*Task goal*
Would you please retype, exactly, the lines of the listing below between the line with "nueva etapa de integración tecnológica, per" and the line with "BRUNNEN Modell", inclusive?

*Extracted information*
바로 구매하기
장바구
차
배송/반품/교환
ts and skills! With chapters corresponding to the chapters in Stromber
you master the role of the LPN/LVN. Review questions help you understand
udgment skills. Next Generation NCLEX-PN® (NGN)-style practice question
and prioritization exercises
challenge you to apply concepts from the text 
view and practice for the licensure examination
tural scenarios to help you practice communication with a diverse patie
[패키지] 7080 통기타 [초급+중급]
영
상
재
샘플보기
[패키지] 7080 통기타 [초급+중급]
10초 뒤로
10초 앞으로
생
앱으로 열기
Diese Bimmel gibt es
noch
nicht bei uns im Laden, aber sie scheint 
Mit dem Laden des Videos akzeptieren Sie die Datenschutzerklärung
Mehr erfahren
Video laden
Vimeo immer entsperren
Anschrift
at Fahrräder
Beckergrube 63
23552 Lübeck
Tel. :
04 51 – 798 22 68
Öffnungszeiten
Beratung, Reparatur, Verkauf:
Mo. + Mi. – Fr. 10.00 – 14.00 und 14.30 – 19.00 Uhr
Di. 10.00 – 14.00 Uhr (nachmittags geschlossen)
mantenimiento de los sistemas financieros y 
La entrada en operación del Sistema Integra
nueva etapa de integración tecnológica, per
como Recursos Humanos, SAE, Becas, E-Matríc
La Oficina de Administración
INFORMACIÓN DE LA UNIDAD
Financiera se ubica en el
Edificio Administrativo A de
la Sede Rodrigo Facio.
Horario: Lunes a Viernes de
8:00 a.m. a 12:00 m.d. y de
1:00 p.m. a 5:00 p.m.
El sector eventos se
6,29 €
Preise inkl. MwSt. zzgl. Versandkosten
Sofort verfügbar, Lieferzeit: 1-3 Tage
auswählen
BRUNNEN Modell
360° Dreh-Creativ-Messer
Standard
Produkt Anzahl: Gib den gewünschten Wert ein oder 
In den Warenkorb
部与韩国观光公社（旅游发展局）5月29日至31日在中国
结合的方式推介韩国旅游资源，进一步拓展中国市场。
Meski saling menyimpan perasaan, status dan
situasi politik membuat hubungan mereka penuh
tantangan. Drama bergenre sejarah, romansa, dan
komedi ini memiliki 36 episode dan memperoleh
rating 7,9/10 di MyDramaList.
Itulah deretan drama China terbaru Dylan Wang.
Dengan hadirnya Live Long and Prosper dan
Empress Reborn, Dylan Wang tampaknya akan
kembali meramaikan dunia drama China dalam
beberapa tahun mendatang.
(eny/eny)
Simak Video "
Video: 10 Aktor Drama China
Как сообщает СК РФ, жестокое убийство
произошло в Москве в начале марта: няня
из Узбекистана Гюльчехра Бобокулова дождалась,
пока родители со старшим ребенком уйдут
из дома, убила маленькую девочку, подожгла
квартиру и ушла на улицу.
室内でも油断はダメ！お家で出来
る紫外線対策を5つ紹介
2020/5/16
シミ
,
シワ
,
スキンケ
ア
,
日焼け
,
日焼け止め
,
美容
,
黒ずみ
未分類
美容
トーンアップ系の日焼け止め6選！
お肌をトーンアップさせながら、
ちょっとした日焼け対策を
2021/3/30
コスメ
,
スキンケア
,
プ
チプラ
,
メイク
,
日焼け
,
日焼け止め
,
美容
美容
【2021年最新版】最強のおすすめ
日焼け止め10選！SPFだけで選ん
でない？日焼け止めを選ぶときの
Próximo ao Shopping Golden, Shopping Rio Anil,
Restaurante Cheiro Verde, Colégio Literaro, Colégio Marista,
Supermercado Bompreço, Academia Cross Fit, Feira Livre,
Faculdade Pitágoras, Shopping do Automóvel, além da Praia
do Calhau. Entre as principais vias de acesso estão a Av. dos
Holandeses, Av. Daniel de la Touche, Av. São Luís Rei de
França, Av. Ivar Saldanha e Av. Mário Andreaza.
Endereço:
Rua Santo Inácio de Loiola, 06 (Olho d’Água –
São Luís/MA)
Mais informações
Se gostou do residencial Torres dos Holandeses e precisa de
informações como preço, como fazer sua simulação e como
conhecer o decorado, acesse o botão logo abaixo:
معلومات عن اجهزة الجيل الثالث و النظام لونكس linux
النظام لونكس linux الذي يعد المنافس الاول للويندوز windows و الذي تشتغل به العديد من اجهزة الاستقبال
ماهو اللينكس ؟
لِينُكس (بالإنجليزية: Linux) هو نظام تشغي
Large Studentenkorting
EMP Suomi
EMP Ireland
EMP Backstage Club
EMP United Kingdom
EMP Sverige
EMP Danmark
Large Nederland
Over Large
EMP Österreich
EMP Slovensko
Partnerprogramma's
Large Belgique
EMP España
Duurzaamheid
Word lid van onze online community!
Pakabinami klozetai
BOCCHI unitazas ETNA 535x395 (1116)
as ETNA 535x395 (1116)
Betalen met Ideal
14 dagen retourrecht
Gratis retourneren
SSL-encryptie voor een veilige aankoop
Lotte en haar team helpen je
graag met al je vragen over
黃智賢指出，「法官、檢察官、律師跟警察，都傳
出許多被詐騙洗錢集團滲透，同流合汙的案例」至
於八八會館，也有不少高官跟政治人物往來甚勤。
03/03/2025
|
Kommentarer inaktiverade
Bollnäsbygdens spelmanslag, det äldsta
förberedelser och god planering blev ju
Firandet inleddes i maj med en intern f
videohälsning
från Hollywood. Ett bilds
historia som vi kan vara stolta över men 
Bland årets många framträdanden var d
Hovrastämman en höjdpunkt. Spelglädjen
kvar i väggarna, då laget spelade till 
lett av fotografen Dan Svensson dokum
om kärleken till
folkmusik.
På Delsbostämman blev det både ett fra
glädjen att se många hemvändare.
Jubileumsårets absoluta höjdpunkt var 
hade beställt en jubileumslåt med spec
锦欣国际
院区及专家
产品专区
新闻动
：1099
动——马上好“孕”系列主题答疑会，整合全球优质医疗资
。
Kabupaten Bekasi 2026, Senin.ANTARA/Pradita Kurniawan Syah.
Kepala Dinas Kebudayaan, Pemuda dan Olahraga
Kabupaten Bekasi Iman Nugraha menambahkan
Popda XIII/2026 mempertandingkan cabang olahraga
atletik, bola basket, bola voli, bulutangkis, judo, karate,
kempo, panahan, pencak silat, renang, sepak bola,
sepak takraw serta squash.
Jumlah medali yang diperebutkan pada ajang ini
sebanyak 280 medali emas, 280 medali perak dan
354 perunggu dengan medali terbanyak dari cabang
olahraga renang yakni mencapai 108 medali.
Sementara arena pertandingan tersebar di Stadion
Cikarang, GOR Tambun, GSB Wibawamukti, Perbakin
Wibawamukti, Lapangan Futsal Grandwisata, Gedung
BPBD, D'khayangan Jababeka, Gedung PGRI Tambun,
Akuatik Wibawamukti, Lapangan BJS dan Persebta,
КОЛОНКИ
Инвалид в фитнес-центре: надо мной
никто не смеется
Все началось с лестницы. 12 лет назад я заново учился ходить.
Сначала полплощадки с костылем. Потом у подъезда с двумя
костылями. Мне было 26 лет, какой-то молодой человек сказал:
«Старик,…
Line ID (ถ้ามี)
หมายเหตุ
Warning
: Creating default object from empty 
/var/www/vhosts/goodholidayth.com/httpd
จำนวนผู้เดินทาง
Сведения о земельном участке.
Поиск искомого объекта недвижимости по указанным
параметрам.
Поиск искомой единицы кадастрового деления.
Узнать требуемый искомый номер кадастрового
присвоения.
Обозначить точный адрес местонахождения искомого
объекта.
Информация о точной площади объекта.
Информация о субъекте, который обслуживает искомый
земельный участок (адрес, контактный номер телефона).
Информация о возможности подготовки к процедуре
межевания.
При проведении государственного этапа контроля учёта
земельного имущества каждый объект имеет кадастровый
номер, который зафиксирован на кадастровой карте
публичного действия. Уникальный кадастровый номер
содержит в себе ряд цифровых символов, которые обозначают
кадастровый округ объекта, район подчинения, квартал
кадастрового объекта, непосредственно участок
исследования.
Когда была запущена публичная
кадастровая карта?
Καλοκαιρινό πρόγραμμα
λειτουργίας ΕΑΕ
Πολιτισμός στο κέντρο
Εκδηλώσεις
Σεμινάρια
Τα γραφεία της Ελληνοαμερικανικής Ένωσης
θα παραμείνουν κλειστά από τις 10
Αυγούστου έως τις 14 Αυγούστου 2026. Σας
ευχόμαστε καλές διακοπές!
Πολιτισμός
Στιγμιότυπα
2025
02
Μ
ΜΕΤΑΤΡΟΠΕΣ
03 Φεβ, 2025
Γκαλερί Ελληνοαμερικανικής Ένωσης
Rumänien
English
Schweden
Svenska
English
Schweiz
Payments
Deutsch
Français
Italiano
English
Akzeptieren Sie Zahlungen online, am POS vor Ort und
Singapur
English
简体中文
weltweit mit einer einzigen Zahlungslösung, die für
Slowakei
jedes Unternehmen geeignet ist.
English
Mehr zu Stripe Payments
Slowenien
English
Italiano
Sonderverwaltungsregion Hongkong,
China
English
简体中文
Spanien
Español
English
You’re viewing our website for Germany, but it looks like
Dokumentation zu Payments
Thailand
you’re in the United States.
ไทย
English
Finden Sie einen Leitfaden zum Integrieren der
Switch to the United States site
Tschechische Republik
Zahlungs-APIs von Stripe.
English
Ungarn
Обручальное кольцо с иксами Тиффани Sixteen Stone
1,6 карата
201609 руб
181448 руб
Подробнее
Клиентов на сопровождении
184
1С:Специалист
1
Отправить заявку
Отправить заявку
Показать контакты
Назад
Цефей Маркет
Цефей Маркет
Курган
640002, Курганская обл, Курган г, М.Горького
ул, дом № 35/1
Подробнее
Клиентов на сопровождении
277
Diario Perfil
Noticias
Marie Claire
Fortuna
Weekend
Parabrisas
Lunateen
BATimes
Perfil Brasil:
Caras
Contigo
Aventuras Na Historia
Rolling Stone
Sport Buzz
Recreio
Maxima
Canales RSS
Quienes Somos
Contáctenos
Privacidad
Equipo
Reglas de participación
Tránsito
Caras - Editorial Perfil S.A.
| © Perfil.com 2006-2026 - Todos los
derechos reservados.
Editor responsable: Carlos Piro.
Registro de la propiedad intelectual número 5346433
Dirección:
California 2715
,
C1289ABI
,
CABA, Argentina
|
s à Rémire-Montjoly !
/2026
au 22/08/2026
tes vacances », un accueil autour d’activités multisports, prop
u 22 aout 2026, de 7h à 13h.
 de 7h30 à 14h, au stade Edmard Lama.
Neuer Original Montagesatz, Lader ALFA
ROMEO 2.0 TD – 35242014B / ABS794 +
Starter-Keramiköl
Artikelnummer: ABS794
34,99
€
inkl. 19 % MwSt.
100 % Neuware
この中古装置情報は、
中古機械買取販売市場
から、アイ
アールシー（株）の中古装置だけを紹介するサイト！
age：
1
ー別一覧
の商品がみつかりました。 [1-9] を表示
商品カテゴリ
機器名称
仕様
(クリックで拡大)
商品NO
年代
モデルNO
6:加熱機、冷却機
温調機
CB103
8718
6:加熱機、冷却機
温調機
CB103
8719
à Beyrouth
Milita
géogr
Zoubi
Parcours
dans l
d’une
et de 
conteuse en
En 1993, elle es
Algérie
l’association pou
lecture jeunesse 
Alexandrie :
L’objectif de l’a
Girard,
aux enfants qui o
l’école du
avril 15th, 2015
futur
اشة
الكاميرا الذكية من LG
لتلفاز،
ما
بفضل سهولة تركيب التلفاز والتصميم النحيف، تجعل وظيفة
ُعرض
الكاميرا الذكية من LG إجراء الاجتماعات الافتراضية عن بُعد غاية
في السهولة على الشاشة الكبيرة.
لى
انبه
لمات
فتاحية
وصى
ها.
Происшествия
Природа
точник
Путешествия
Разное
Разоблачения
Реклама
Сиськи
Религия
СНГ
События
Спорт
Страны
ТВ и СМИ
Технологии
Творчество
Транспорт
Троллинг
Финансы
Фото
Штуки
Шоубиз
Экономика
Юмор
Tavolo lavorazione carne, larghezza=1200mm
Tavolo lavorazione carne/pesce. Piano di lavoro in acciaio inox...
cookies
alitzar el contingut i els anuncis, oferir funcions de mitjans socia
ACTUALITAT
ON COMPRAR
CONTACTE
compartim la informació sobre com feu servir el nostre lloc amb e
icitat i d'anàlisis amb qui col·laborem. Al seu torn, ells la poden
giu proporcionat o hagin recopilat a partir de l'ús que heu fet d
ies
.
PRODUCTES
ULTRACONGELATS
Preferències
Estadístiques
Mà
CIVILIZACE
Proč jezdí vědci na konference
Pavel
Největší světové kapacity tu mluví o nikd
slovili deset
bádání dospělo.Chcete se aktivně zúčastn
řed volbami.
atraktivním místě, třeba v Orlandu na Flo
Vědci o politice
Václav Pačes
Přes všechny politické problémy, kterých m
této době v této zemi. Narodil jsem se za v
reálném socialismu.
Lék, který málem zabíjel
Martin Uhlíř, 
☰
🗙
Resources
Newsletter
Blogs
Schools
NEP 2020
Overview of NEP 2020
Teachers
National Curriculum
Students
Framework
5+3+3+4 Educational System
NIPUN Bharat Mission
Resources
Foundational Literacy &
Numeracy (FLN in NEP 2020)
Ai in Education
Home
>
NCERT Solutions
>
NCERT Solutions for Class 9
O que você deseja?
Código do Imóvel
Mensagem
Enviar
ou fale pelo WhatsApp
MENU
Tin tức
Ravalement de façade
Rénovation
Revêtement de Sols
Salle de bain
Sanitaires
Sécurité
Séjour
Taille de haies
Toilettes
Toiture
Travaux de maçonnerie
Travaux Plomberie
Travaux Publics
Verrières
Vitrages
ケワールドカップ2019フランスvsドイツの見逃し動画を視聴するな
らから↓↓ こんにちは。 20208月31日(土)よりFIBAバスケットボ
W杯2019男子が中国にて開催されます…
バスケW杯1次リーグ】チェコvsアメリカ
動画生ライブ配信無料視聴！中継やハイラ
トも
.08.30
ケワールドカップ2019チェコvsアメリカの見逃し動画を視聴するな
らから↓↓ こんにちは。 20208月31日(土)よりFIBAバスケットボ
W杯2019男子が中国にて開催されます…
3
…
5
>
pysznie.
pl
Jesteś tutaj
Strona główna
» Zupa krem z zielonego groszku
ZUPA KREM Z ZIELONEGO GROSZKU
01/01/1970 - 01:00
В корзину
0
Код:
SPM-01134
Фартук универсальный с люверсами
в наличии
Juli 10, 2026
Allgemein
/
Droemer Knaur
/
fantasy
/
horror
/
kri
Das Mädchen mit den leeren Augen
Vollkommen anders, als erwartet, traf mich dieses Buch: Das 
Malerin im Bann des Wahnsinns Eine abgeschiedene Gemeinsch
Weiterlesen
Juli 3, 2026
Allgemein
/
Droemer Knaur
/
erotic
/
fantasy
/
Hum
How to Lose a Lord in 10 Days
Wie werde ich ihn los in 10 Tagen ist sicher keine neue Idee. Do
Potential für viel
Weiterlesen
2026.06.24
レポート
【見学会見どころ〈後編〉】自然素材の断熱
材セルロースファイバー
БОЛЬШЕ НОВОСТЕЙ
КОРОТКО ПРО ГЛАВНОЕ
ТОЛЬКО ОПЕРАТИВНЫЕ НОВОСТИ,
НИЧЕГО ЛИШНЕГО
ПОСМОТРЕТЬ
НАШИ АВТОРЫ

*Response box*
nueva etapa de integración tecnológica, per
como Recursos Humanos, SAE, Becas, E-Matríc
La Oficina de Administración
INFORMACIÓN DE LA UNIDAD
Financiera se ubica en el
Edificio Administrativo A de
la Sede Rodrigo Facio.
Horario: Lunes a Viernes de
8:00 a.m. a 12:00 m.d. y de
1:00 p.m. a 5:00 p.m.
El sector eventos se
6,29 €
Preise inkl. MwSt. zzgl. Versandkosten
Sofort verfügbar, Lieferzeit: 1-3 Tage
auswählen
BRUNNEN Modell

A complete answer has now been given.